Mrs. Edmund Pellerin testified that later her codefendant Mrs. Joseph Pellerin asked her whether she had not heard this report, and she replied that she had. Mrs. Joseph Pellerin herself had evidently been informed of the report relative to plaintiff by Mrs. Paul Broussard or Mrs. Adolphe Pellerin, and not by Mrs. Edmund Pellerin. The latter seems to have acted very circumspectly and discreetly in not spreading it. The report does not seem to have gone beyond the Pellerin family until Bouilliard, whose wife was herself one of that family, mentioned the matter to the young lady herself in presence of one or more male persons, not members of it. If Mrs. Edmund Pellerin was blameless in informing Mrs. Paul Broussard of the statement which she had heard on the railroad car, she could not properly be held responsible for the subsequent indiscretion or improper action of some other member of the family.

We are satisfiéd from the evidence that the act of Mrs. Edmund Pellerin in communicating to Mrs. Paul Broussard what she had heard was not done maliciously, or to injure any one, but, on the contrary, from a sense of duty to her husband’s family and her own. Had the facts been such as had been represented to her, and had she remained silent, she would have unquestionably been bitterly reproached for her course. She did not know the plaintiff, or anything about him. All that she did was to place matters before the family, so that they could be inquired into and-investigated by those more nearly and directly concerned than she was.

Plaintiff refers to the decision of this court in Buisson v. Huard, 106 La. 777, 31 South. 293, 56 L. R. A. 296, as sustaining his position, but the particular language he relies upon is found in a quotation of authorities from Odgers’ work on Libel, and is not that of this court; and, besides that, the language must be read in connection with what precedes and follows it. It is true the author said that, when a person makes an injurious statement in regard to another, in order to bring it under protection as being a “privileged” communication “he must have believed in the truth of the statements at the time he made ,them,” but this is followed immediately by the declaration: “If a man knowingly makes a false charge against his neighbor, he cannot claim privilege. It can never be his duty to circulate lies.”

The latter sentence limits and qualifies the too- broadly stated proposition that a man repeating statements must, in order to be justified in so doing, have believed in the truth of the same at the time he made them.

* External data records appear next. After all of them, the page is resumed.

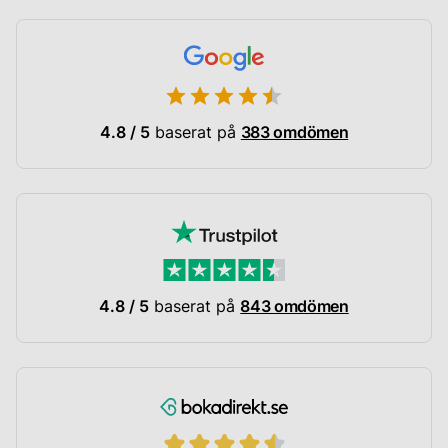
färdig
att
med
man
sin
är
roaccutankur.
färdig
med
sin
roaccutankur.
4.8 / 5
baserat på
383 omdömen
4.8 / 5
baserat på
843 omdömen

It can be readily understood that there are many reports received from others as to the truth of which the party hearing them is entirely ignorant, and is in no position to form an opinion, but which, from the very fact of being in existence, call for investigation and inquiry, as the truthfulness or untruthfulness of the same will most closely affect the future of those related to us by ties of relationship and affection. Of the correctness of this, the very ease at bar furnishes an illustration. With respect to charges which originate with the party making and circulating them the rule is much stricter.

There is even less ground for complaint against Mrs. Joseph Pellerin than there is against her sister-in-law. She merely discussed within the family circle—as she naturally would—a report in which the family *403would be greatly concerned should it turn out to be true. Ashton v. Grucker, 48 La. Ann. 1194, 20 South. 738. Neither of the ladies involved in this litigation pretended to know anything as to the truth of the report. We do not understand plaintiff to claim that he has sustained the allegations of the petition as to either Edmund or Joseph Pellerin. This ease falls under the rule announced in Baysset v. Hire, 49 La. Ann. 904, 22 South. 44, 62 Am. St. Rep. 675, and Buisson v. Huard, 106 La. 768, 31 South. 293, 56 L. R. A. 296.

For the reasons assigned, the judgment appealed from is hereby affirmed.